2014 Should Be the Year You Buy a Home
Although the press frequently shares stories of economic volatility in the United States, experts with their eyes on the pulse of the real estate industry know that things have been looking up for sellers. During 2013, home prices rose 13.6 percent, according to published statistics and experts believe that those prices will continue to climb in 2014 as the market continues on its road to full recovery and more people decide to buy a home.
Prices and Interest will Increase
Continued improvement nationwide in real estate suggests that if a buyer hasn’t selected their new home yet that 2014 might be the time to buy before prices rise too much. In addition, the Federal Reserve has already started pulling back on its efforts to stimulate the economy, which means that interest rates will probably continue their slow march upward.
Experts suggest that home prices may increase by around 5 percent over the course of the year. This rate could add up to a much higher mortgage payment than if a purchase were made late in the year. Also, economists suggest that 30-year fixed mortgage rates will also inch up higher during the year. Increased home prices and interest rates mean higher costs all around for new home buyers.
New Mortgage Rules Impact Buyers
New home buyers need to consider also that changes in mortgage rules may require first-time homeowners to submit to stringent application requirements. Buyers with questions about whether they might qualify for a mortgage need to speak with a residential lender like Prospect Mortgage.
Speaking with a lender helps to make sure that a buyer doesn’t find the perfect house only to find out that there are some roadblocks that need to be cleared before a mortgage application may begin. For example, it may be quite a challenge to get mortgage funding if a family’s debt burden exceeds 43 percent of their income.
No Bidding Wars Yet
The good news for buyers is that the real estate market remains slow enough that most markets aren’t experiencing fierce bidding wars quite yet. Low rates of new construction compared to pre-recession levels have kept the market from getting too hot, so buyers remain able to find deals on new or existing construction.
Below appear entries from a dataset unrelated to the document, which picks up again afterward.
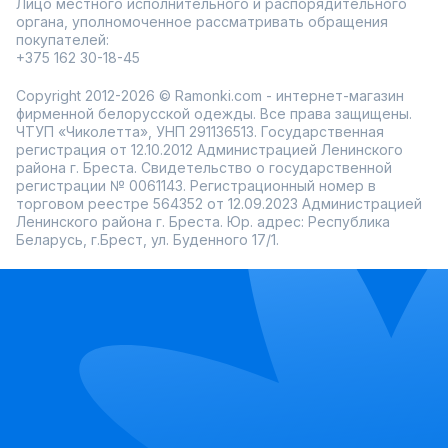
Лицо местного исполнительного и распорядительного
органа, уполномоченное рассматривать обращения
покупателей:
+375 162 30-18-45
Copyright 2012-2026 © Ramonki.com - интернет-магазин
фирменной белорусской одежды. Все права защищены.
ЧТУП «Чиколетта», УНП 291136513. Государственная
регистрация от 12.10.2012 Администрацией Ленинского
района г. Бреста. Свидетельство о государственной
регистрации № 0061143. Регистрационный номер в
торговом реестре 564352 от 12.09.2023 Администрацией
Ленинского района г. Бреста. Юр. адрес: Республика
Беларусь, г.Брест, ул. Буденного 17/1.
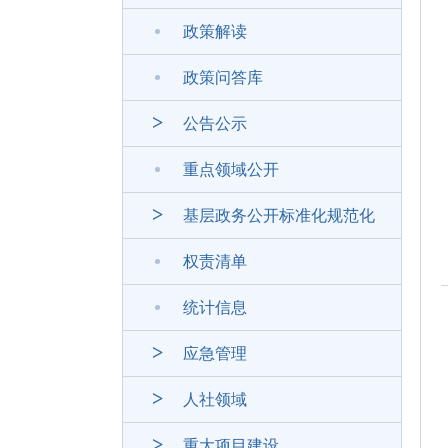
政策解读
政策问答库
公告公示
重点领域公开
基层政务公开标准化规范化
权责清单
统计信息
应急管理
人社领域
重大项目建设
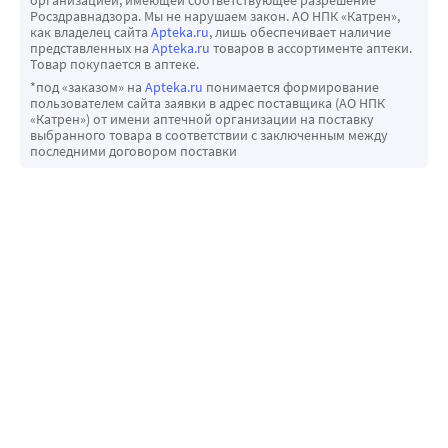
организацией, имеющей соответствующее разрешение
Росздравнадзора. Мы не нарушаем закон. АО НПК «Катрен»,
как владелец сайта
Apteka.ru
, лишь обеспечивает наличие
представленных на
Apteka.ru
товаров в ассортименте аптеки.
Товар покупается в аптеке.
*под «заказом» на
Apteka.ru
понимается формирование
пользователем сайта заявки в адрес поставщика (АО НПК
«Катрен») от имени аптечной организации на поставку
выбранного товара в соответствии с заключенным между
последними договором поставки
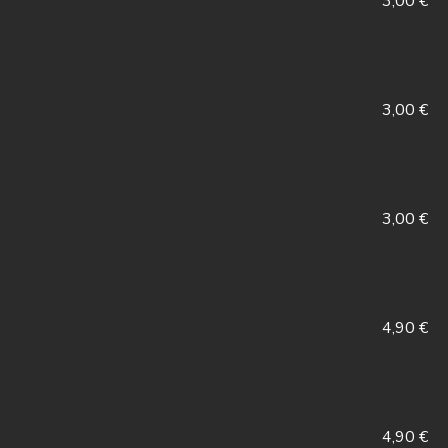
3,00 €
3,00 €
3,00 €
4,90 €
4,90 €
Compared to the rate at which housing prices rose in the past, 2014 probably won’t match the rate of yearly increases seen before the recession; however, some metropolitan areas will probably experience faster growth than others. Also, some large cities have offered housing prices much below the averages seen at the height of the boom in 2007, but gains in the last year signal a significant turnaround.
For example, at the start of 2014, houses in Los Angeles were 31 percent below levels seen in 2007, yet average prices rose 22 percent in 2013 alone. Likewise, prices in Chicago were over 45 percent lower at the start of 2014 than they were in 2007, but saw an increase of over 21 percent in 2013. In many major metropolitan areas prices remain low, but recent price hikes mean that buyers must move fast as the market heats up.
For families, couples, or investors who have been putting off the purchase of a new home, 2014 is a prime time to make the jump into home ownership. Real estate experts and economists are in near universal agreement that the year will bring higher prices and increases in interest rates as the year progresses. Starting a home search sooner rather than later is recommended.